Student K's serve:  This book almost makes me upset at how vain and self-absorbed Henry can be sometimes.  He is always concerned with what his fellow soldiers will think of him, rather than what he thinks of himself.  He is always making comments about the war and how it is going just to prove himself to his comrades, just to get them to acknowledge that he is as much a part of the war as they are.  The only times that he strays from his conceited viewpoint are when he actually engages in battle, which is probably just shock and survival instinct, and afterward he doesn't even know what happened, he just bathes in the admiration of his comrades for him.  However, at times Henry does instill a bit of sympathy in me, because he really is only human.  Many of the feelings he encounters are part of human nature, and many of his actions are probably things that a lot of other people would have done too.  On another note, I really liked the very small conversation he has with the cheerful soldier.  The man is completely optimistic about the war and his role in it.  In a way, I think that this is Crane's way of creating a bit of anti-war sentiment, because Henry doesn't even ever see the man's face; in a sense he isn't real.  If such a man doesn't exist, then what is that saying about war?  I'd say its showing that there is no place for optimism in war because it is such a horrible part of human life.  whatever, i hope to hear from someone else.

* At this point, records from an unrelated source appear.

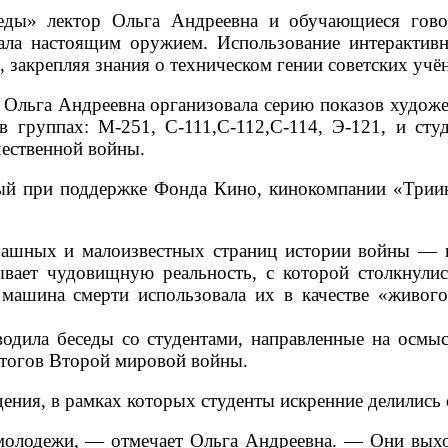
еды» лектор Ольга Андреевна и обучающиеся гово
стала настоящим оружием. Использование интерактив
 закрепляя знания о техническом гении советских учё
и» Ольга Андреевна организовала серию показов худож
 группах: М-251, С-111,С-112,С-114, Э-121, и студ
чественной войны.
ый при поддержке Фонда Кино, кинокомпании «Трии
рашных и малоизвестных страниц истории войны — г
ывает чудовищную реальность, с которой столкнулис
машина смерти использовала их в качестве «живог
одила беседы со студентами, направленные на осмыс
итогов Второй мировой войны.
ения, в рамках которых студенты искренние делились
лодежи, — отмечает Ольга Андреевна. — Они выход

Student G's return:  Henry is very vain.  You would think that becuase he is so concerned about what others will think of him, he would begin to act more like they do.  Rather, he seems to have a personal agenda for being there.   While it does seem like Henry's actions are Human nature, homecome there aren't too many other soldiers who seem to be acting like he is.  I think rather than human nature, it seems to be immaturity.

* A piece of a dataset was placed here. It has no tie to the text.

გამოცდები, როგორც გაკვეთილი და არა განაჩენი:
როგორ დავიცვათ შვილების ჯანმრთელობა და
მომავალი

My reflection:  Student G and Student K have already appeared above in this document.  You know, I am gaining more and more respect for K's discussion-board contributions as the class progresses.  Maybe there's a lesson to be learned here.  In class, K was not "live," and I was more than once frustrated by his seeming lack of response and engagement.   He just didn't seem "with it."  But here again we see a carefully crafted, mature in ideas, and thoughtful post presented in a modestly social way.  Very nice indeed.  And I stroked G above for an engaging serve, but I must admit that here I am disappointed in her work.   Her serve above is delightfully full, this return distressingly lean.   G picks up on two keywords in  K's serve -- "vain" and "human nature" -- and presents alternatives.  Her points are good, even very good, but they are presented in such clipped one-shot fashion that I do not think they would especially lubricate further conversation.  I think that they need (and deserve) much more elaboration to be engaging.  For instance, that's a neat observation about Henry not acting more like the other soldiers, and it triggers a view of Henry not as vain but with a personal agenda.  But then that point is abruptly dropped.  What is the personal agenda?  Is that necessarily incompatible with vanity?  It's also useful to consider that Henry acts out of immaturity rather than human nature.  But, again, what does that mean, and are the two terms incompatible?  And I think G should have considered bringing her two points together into a concluding point that related back to K's point.  As is, G's return seems to stay up in the air.